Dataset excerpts
_ _ _ _ _ _ _

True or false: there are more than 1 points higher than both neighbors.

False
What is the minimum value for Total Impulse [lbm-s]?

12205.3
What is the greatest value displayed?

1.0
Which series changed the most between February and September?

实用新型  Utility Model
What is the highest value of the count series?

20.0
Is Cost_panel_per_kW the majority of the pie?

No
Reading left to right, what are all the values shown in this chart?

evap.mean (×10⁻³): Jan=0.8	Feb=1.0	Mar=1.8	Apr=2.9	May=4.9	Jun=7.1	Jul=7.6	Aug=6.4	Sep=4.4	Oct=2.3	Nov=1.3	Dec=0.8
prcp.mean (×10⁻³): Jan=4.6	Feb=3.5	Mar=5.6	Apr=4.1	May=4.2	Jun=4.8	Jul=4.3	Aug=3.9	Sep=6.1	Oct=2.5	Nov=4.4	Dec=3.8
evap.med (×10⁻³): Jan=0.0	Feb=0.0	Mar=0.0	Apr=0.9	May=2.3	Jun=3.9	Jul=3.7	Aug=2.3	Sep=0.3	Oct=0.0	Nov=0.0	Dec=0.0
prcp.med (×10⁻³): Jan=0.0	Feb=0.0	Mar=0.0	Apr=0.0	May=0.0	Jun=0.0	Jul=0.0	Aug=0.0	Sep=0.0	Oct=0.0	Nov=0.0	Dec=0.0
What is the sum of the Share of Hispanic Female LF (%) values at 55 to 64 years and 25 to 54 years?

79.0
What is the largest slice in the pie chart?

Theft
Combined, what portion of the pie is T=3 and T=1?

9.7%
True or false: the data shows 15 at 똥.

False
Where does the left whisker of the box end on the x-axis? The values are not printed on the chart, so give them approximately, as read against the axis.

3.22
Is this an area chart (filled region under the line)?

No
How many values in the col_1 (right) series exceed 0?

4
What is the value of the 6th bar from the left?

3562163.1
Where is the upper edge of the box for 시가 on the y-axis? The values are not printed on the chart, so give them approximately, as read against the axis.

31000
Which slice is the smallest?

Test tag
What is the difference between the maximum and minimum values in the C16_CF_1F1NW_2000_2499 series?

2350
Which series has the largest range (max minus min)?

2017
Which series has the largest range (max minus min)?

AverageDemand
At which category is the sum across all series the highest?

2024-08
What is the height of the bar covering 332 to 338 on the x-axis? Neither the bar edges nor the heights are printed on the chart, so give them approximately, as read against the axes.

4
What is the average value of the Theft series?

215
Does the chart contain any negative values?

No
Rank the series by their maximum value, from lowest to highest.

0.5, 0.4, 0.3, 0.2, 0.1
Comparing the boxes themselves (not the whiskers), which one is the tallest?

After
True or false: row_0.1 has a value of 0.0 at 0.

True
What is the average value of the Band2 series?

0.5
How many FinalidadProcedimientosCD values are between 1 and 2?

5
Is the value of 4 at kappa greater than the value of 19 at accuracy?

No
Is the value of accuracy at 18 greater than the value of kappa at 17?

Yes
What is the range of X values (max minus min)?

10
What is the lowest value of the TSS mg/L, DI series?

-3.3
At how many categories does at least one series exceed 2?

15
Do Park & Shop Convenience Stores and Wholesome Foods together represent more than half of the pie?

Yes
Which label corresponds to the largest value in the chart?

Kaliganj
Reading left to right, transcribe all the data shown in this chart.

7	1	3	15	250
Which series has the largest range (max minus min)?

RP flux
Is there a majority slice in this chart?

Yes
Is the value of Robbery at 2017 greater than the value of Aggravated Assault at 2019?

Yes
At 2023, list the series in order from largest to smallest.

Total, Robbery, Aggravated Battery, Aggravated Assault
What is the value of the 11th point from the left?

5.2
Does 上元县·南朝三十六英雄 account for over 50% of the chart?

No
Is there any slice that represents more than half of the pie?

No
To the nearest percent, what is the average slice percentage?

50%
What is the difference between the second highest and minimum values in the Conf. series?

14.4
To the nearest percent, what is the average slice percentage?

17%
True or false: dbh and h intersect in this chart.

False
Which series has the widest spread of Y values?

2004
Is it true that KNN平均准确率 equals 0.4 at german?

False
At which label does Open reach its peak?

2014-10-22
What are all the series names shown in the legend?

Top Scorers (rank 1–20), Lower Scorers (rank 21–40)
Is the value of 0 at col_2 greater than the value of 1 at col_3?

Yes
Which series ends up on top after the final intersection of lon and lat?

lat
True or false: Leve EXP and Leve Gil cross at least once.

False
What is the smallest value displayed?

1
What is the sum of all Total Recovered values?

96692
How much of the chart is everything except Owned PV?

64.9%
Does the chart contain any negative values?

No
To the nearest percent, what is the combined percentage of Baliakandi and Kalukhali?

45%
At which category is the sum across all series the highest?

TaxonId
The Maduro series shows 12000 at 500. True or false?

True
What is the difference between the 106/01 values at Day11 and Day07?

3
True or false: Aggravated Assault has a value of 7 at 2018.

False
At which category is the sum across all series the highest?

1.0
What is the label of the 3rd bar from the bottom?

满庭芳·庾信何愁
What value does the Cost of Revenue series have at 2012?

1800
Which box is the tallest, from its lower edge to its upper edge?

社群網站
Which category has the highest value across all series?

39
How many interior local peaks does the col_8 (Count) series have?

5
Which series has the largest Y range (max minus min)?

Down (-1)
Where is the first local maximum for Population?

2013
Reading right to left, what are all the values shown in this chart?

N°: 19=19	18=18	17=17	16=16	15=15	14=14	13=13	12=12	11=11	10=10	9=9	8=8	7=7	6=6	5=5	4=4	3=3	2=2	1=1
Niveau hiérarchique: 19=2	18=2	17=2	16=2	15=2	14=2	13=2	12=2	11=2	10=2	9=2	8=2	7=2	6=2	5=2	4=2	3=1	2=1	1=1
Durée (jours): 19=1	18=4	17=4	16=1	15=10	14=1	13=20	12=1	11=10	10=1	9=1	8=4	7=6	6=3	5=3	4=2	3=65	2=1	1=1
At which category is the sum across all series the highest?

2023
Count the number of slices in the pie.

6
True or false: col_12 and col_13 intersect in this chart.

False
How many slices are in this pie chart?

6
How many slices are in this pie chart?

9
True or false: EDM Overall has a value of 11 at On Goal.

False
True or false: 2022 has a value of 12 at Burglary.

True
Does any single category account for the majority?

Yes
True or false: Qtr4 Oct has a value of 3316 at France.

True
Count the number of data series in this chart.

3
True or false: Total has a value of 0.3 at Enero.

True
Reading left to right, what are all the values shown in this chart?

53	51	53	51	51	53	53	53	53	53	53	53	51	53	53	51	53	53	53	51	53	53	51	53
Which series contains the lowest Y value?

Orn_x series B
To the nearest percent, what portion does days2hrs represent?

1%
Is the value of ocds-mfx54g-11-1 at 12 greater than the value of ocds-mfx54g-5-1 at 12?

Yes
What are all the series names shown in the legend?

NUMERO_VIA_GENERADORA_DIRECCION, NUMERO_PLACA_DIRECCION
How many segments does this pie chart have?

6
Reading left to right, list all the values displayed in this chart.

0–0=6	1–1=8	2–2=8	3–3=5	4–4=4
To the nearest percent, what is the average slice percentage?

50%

_ _ _ _ _ _ _

• WHAT YOU WILL DO:
Locate each line in the entries above that contains the string "mean" and copy those lines in full.

• SOLVED PROBLEM:
evap.mean (×10⁻³): Jan=0.8	Feb=1.0	Mar=1.8	Apr=2.9	May=4.9	Jun=7.1	Jul=7.6	Aug=6.4	Sep=4.4	Oct=2.3	Nov=1.3	Dec=0.8
prcp.mean (×10⁻³): Jan=4.6	Feb=3.5	Mar=5.6	Apr=4.1	May=4.2	Jun=4.8	Jul=4.3	Aug=3.9	Sep=6.1	Oct=2.5	Nov=4.4	Dec=3.8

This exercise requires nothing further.